AWS Honey Code is Visual Basic for a New Generation, and that's a Good Thing
My first job as a software developer, as it is for many, was as an intern. It was a B2B data transformation software shop that still supported old IBM mainframes and also offered a newer Java Enterprise Edition version of the platform with software teams supporting both. As an intern, I reported the "Director of Special Projects," a guy who did exactly what that sounds like: whatever needed to be done that didn't fall precisely into any other departments' purviews. He was a good boss and always found interesting projects for me to tackle, but, more importantly for this story, he was a Visual Basic wizard. Sales needed a custom reporting system? VB can do that. HR needed an internal tool to track and categorize contractor hours? VB can do that. Professional Services needed a new cost estimator? Yep. VB. While this attracted endless, but good-natured ribbing from the engineering team, his little VB projects filled in the gaps quickly and did a just-good-enough job to keep the company's gears moving at little cost. As Amazon rolls out its new Honey Code platform, I see a lot of hand wringing from the developer community, but we should welcome this tool. Just as VB did, it empowers enterprise users to build quick solutions to very specific problems and keeps engineering teams focused on shipping products.
There's a touch of elitism that crops up when new tools like Honey Code come along, and I've absolutely launched criticisms at such platforms in the past. We often see new tools like this targeted at non-technical founders as a tool for getting their MVP out quickly and without that burdensome expense of engineering talent. They fail to mention that all that work will be lost when you eventually have to hire some engineers to code up v2. These tools rarely properly offer customization and code-addons that allow for extensibility pass what the core service can provide. (And who'd handle building that extension when there're no engineers!?) These tools are just too limited and ill suited to be seriously considerable as a tool to build a startup's MVP.

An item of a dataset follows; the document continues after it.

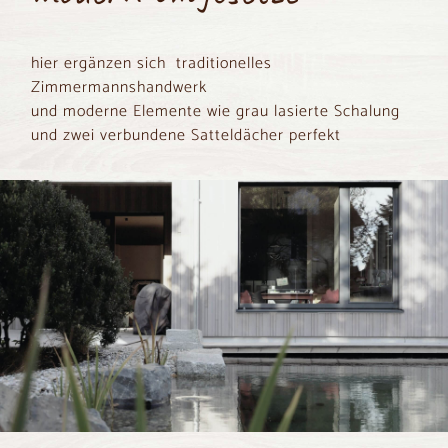
hier ergänzen sich traditionelles
Zimmermannshandwerk
und moderne Elemente wie grau lasierte Schalung
und zwei verbundene Satteldächer perfekt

But Amazon has taken a different approach with Honey Code. They're not pitching snake oil to founders here; that's something Amazon needs to concern itself with. Instead Amazon is positioning it as a key tool for mission critical processes that would otherwise fall back on unreliable spreadsheets. That's what my old Director of Special Projects showed me with his VB prowess. These aren't products shipping out to customers; their "good enough" interfaces get the job done.
Why not just have a dev team tackle these problems? Wouldn't that make the resulting application more manageable and scalable? Maybe. Some enterprise problems are extremely critical in the moment but don't exist long enough to rationalize a dev team taking the time to produce a platform. That's why the solution is often just a simple spreadsheet; it gets the job done quickly. Dedicating valuable and scarce developer time to something just doesn't make sense, but what does make sense is training up a few tech-savvy team members on Honey Code. It solves problems. It saves time.